Records for the task Start Marker

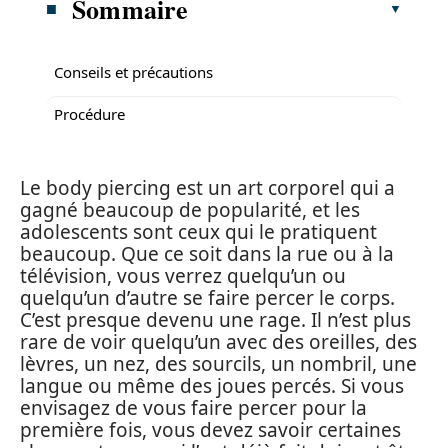
Sommaire
Conseils et précautions
Procédure
Le body piercing est un art corporel qui a
gagné beaucoup de popularité, et les
adolescents sont ceux qui le pratiquent
beaucoup. Que ce soit dans la rue ou à la
télévision, vous verrez quelqu’un ou
quelqu’un d’autre se faire percer le corps.
C’est presque devenu une rage. Il n’est plus
rare de voir quelqu’un avec des oreilles, des
lèvres, un nez, des sourcils, un nombril, une
langue ou même des joues percés. Si vous
envisagez de vous faire percer pour la
première fois, vous devez savoir certaines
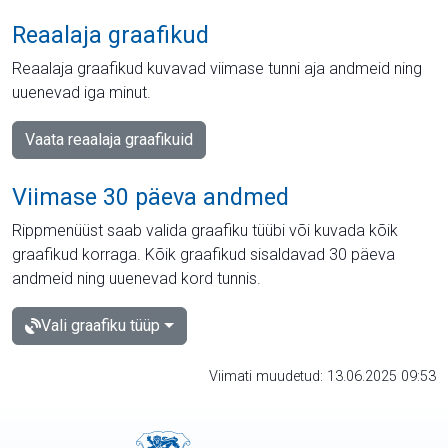
Reaalaja graafikud
Reaalaja graafikud kuvavad viimase tunni aja andmeid ning
uuenevad iga minut.
Vaata reaalaja graafikuid
Viimase 30 päeva andmed
Rippmenüüst saab valida graafiku tüübi või kuvada kõik
graafikud korraga. Kõik graafikud sisaldavad 30 päeva
andmeid ning uuenevad kord tunnis.
Vali graafiku tüüp
Viimati muudetud: 13.06.2025 09:53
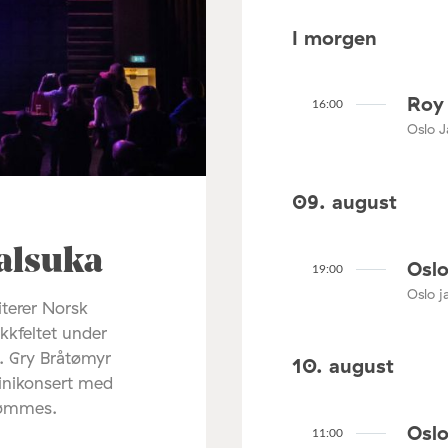
I morgen
Roy 
16:00
Oslo J
09. august
alsuka
Oslo
19:00
Oslo ja
terer Norsk
ikkfeltet under
. Gry Bråtømyr
10. august
minikonsert med
rømmes.
Oslo
11:00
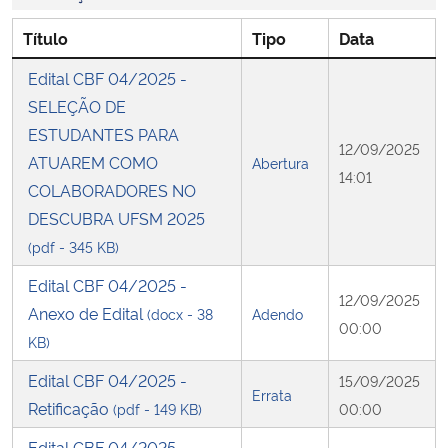
Título
Tipo
Data
Secretaria-Geral
Edital CBF 04/2025 -
Secretaria de Governo
SELEÇÃO DE
ESTUDANTES PARA
12/09/2025
Gabinete de Segurança Institucional
ATUAREM COMO
Abertura
14:01
COLABORADORES NO
Advocacia-Geral da União
DESCUBRA UFSM 2025
(pdf - 345 KB)
Banco Central do Brasil
Edital CBF 04/2025 -
12/09/2025
Planalto
Anexo de Edital
(docx - 38
Adendo
00:00
KB)
Edital CBF 04/2025 -
15/09/2025
Errata
Retificação
(pdf - 149 KB)
00:00
Edital CBF 04/2025 -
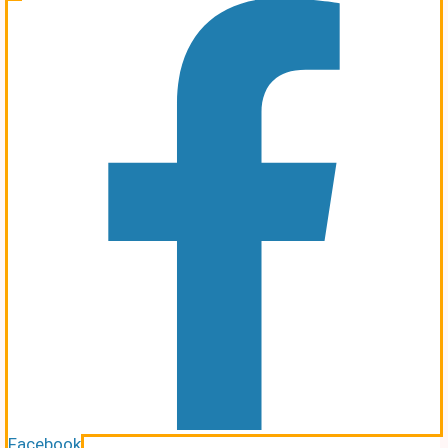
Facebook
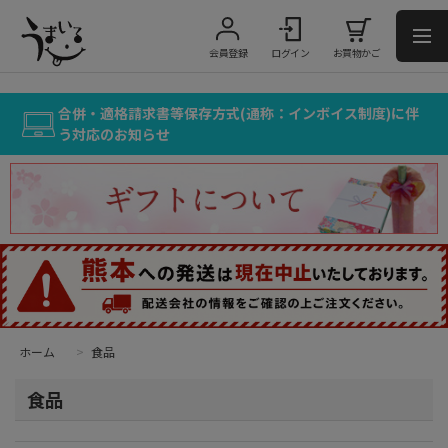
会員登録
ログイン
お買物かご
合併・適格請求書等保存方式(通称：インボイス制度)に伴
う対応のお知らせ
ホーム
>
食品
食品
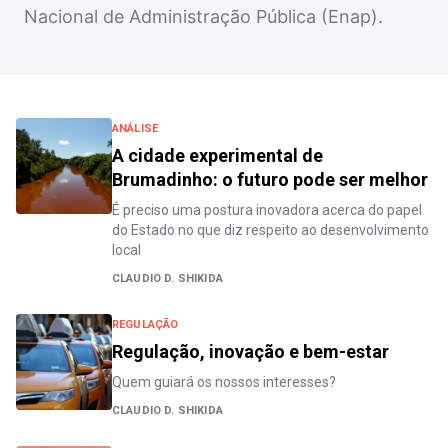
Nacional de Administração Pública (Enap).
ANÁLISE
A cidade experimental de
Brumadinho: o futuro pode ser melhor
É preciso uma postura inovadora acerca do papel
do Estado no que diz respeito ao desenvolvimento
local
CLAUDIO D. SHIKIDA
REGULAÇÃO
Regulação, inovação e bem-estar
Quem guiará os nossos interesses?
CLAUDIO D. SHIKIDA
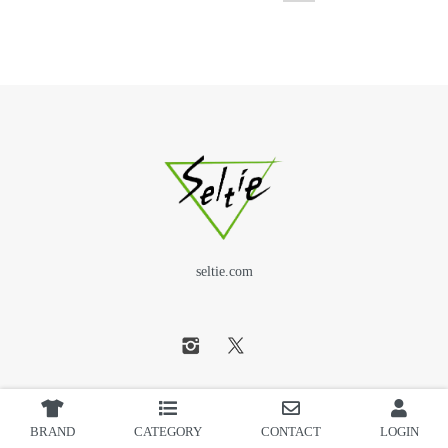
seltie.com
BRAND
CATEGORY
CONTACT
LOGIN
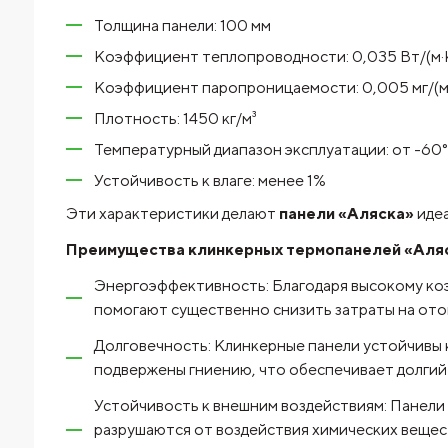
Толщина панели: 100 мм
Коэффициент теплопроводности: 0,035 Вт/(м·
Коэффициент паропроницаемости: 0,005 мг/(м·
Плотность: 1450 кг/м³
Температурный диапазон эксплуатации: от -60
Устойчивость к влаге: менее 1%
Эти характеристики делают
панели «Аляска»
идеа
Преимущества клинкерных термопанелей «Аляс
Энергоэффективность: Благодаря высокому ко
помогают существенно снизить затраты на ото
Долговечность: Клинкерные панели устойчивы к
подвержены гниению, что обеспечивает долгий с
Устойчивость к внешним воздействиям: Панели 
разрушаются от воздействия химических вещест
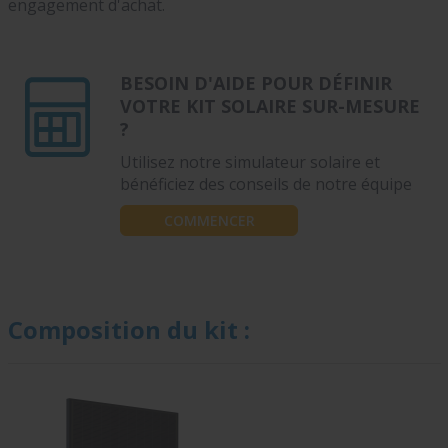
engagement d'achat.
BESOIN D'AIDE POUR DÉFINIR
VOTRE KIT SOLAIRE SUR-MESURE
?
Utilisez notre simulateur solaire et
bénéficiez des conseils de notre équipe
COMMENCER
Composition du kit :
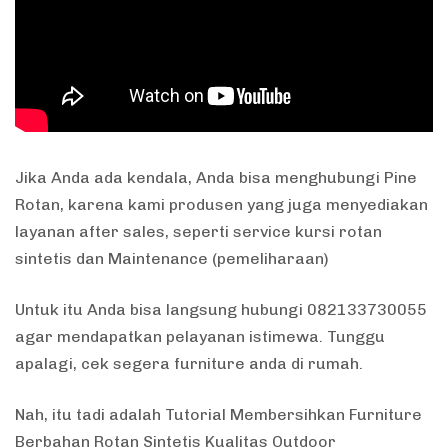
Jika Anda ada kendala, Anda bisa menghubungi Pine
Rotan, karena kami produsen yang juga menyediakan
layanan after sales, seperti service kursi rotan
sintetis dan Maintenance (pemeliharaan)
Untuk itu Anda bisa langsung hubungi 082133730055
agar mendapatkan pelayanan istimewa. Tunggu
apalagi, cek segera furniture anda di rumah.
Nah, itu tadi adalah Tutorial Membersihkan Furniture
Berbahan Rotan Sintetis Kualitas Outdoor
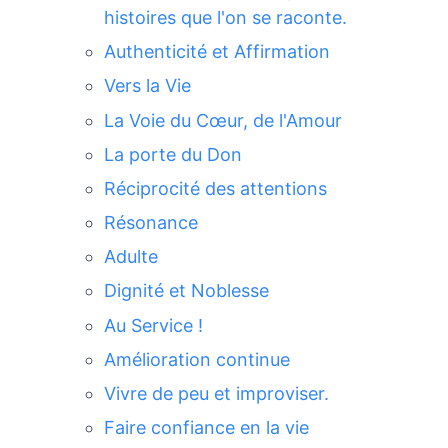
histoires que l'on se raconte.
Authenticité et Affirmation
Vers la Vie
La Voie du Cœur, de l'Amour
La porte du Don
Réciprocité des attentions
Résonance
Adulte
Dignité et Noblesse
Au Service !
Amélioration continue
Vivre de peu et improviser.
Faire confiance en la vie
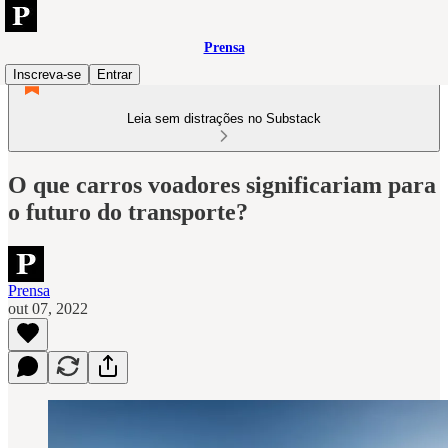
Prensa
Inscreva-se
Entrar
Leia sem distrações no Substack
O que carros voadores significariam para
o futuro do transporte?
Prensa
out 07, 2022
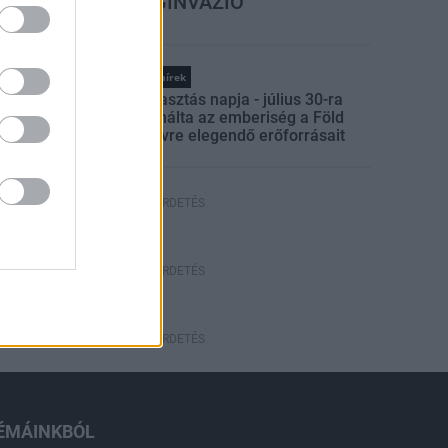
HÁRUL A SZÚNYOGINVÁZIÓ
ELKERÜLÉSÉBEN
Országos hírek
Túlfogyasztás napja - július 30-ra
felhasználta az emberiség a Föld
egész évre elegendő erőforrásait
HIRDETÉS
HIRDETÉS
HIRDETÉS
ÉMÁINKBÓL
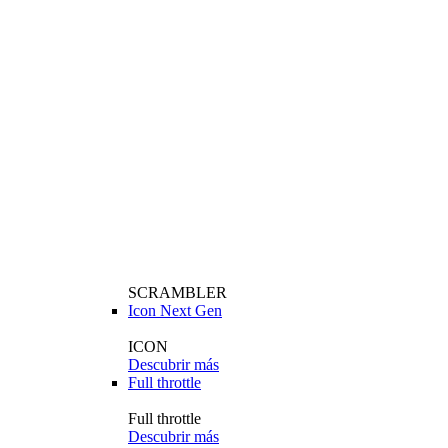
SCRAMBLER
Icon Next Gen
ICON
Descubrir más
Full throttle
Full throttle
Descubrir más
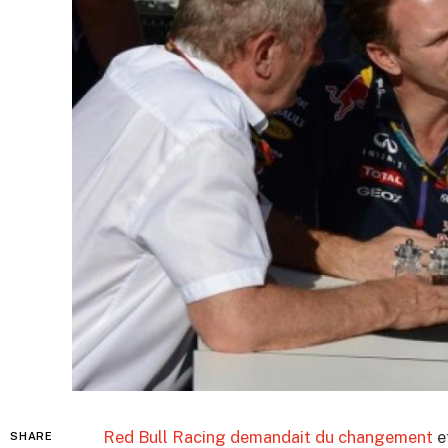
Red Bull Racing demandait du changement
et
SHARE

Records for the task End Marker

Rewrite the text of all the records above, changing every "HIRDETÉS" to "REKLÁM" and keeping everything else the same. Leave the pictures out of your answer.

Sommaire
Conseils et précautions
Procédure
Le body piercing est un art corporel qui a
gagné beaucoup de popularité, et les
adolescents sont ceux qui le pratiquent
beaucoup. Que ce soit dans la rue ou à la
télévision, vous verrez quelqu’un ou
quelqu’un d’autre se faire percer le corps.
C’est presque devenu une rage. Il n’est plus
rare de voir quelqu’un avec des oreilles, des
lèvres, un nez, des sourcils, un nombril, une
langue ou même des joues percés. Si vous
envisagez de vous faire percer pour la
première fois, vous devez savoir certaines
Reaalaja graafikud
Reaalaja graafikud kuvavad viimase tunni aja andmeid ning
uuenevad iga minut.
Vaata reaalaja graafikuid
Viimase 30 päeva andmed
Rippmenüüst saab valida graafiku tüübi või kuvada kõik
graafikud korraga. Kõik graafikud sisaldavad 30 päeva
andmeid ning uuenevad kord tunnis.
Vali graafiku tüüp
Viimati muudetud: 13.06.2025 09:53
I morgen
Roy 
16:00
Oslo J
09. august
alsuka
Oslo
19:00
Oslo ja
terer Norsk
ikkfeltet under
. Gry Bråtømyr
10. august
minikonsert med
rømmes.
Oslo
11:00
Título
Tipo
Data
Secretaria-Geral
Edital CBF 04/2025 -
Secretaria de Governo
SELEÇÃO DE
ESTUDANTES PARA
12/09/2025
Gabinete de Segurança Institucional
ATUAREM COMO
Abertura
14:01
COLABORADORES NO
Advocacia-Geral da União
DESCUBRA UFSM 2025
(pdf - 345 KB)
Banco Central do Brasil
Edital CBF 04/2025 -
12/09/2025
Planalto
Anexo de Edital
(docx - 38
Adendo
00:00
KB)
Edital CBF 04/2025 -
15/09/2025
Errata
Retificação
(pdf - 149 KB)
00:00
Edital CBF 04/2025 -
Facebook
会員登録
ログイン
お買物かご
合併・適格請求書等保存方式(通称：インボイス制度)に伴
う対応のお知らせ
ホーム
>
食品
食品
Nacional de Administração Pública (Enap).
ANÁLISE
A cidade experimental de
Brumadinho: o futuro pode ser melhor
É preciso uma postura inovadora acerca do papel
do Estado no que diz respeito ao desenvolvimento
local
CLAUDIO D. SHIKIDA
REGULAÇÃO
Regulação, inovação e bem-estar
Quem guiará os nossos interesses?
CLAUDIO D. SHIKIDA
seltie.com
BRAND
CATEGORY
CONTACT
LOGIN
Толщина панели: 100 мм
Коэффициент теплопроводности: 0,035 Вт/(м·
Коэффициент паропроницаемости: 0,005 мг/(м·
Плотность: 1450 кг/м³
Температурный диапазон эксплуатации: от -60
Устойчивость к влаге: менее 1%
Эти характеристики делают
панели «Аляска»
идеа
Преимущества клинкерных термопанелей «Аляс
Энергоэффективность: Благодаря высокому ко
помогают существенно снизить затраты на ото
Долговечность: Клинкерные панели устойчивы к
подвержены гниению, что обеспечивает долгий с
Устойчивость к внешним воздействиям: Панели 
разрушаются от воздействия химических вещест
engagement d'achat.
BESOIN D'AIDE POUR DÉFINIR
VOTRE KIT SOLAIRE SUR-MESURE
?
Utilisez notre simulateur solaire et
bénéficiez des conseils de notre équipe
COMMENCER
Composition du kit :
Jika Anda ada kendala, Anda bisa menghubungi Pine
Rotan, karena kami produsen yang juga menyediakan
layanan after sales, seperti service kursi rotan
sintetis dan Maintenance (pemeliharaan)
Untuk itu Anda bisa langsung hubungi 082133730055
agar mendapatkan pelayanan istimewa. Tunggu
apalagi, cek segera furniture anda di rumah.
Nah, itu tadi adalah Tutorial Membersihkan Furniture
Berbahan Rotan Sintetis Kualitas Outdoor
histoires que l'on se raconte.
Authenticité et Affirmation
Vers la Vie
La Voie du Cœur, de l'Amour
La porte du Don
Réciprocité des attentions
Résonance
Adulte
Dignité et Noblesse
Au Service !
Amélioration continue
Vivre de peu et improviser.
Faire confiance en la vie
Prensa
Inscreva-se
Entrar
Leia sem distrações no Substack
O que carros voadores significariam para
o futuro do transporte?
Prensa
out 07, 2022
HÁRUL A SZÚNYOGINVÁZIÓ
ELKERÜLÉSÉBEN
Országos hírek
Túlfogyasztás napja - július 30-ra
felhasználta az emberiség a Föld
egész évre elegendő erőforrásait
REKLÁM
REKLÁM
REKLÁM
ÉMÁINKBÓL
SCRAMBLER
Icon Next Gen
ICON
Descubrir más
Full throttle
Full throttle
Descubrir más
Red Bull Racing demandait du changement
et
SHARE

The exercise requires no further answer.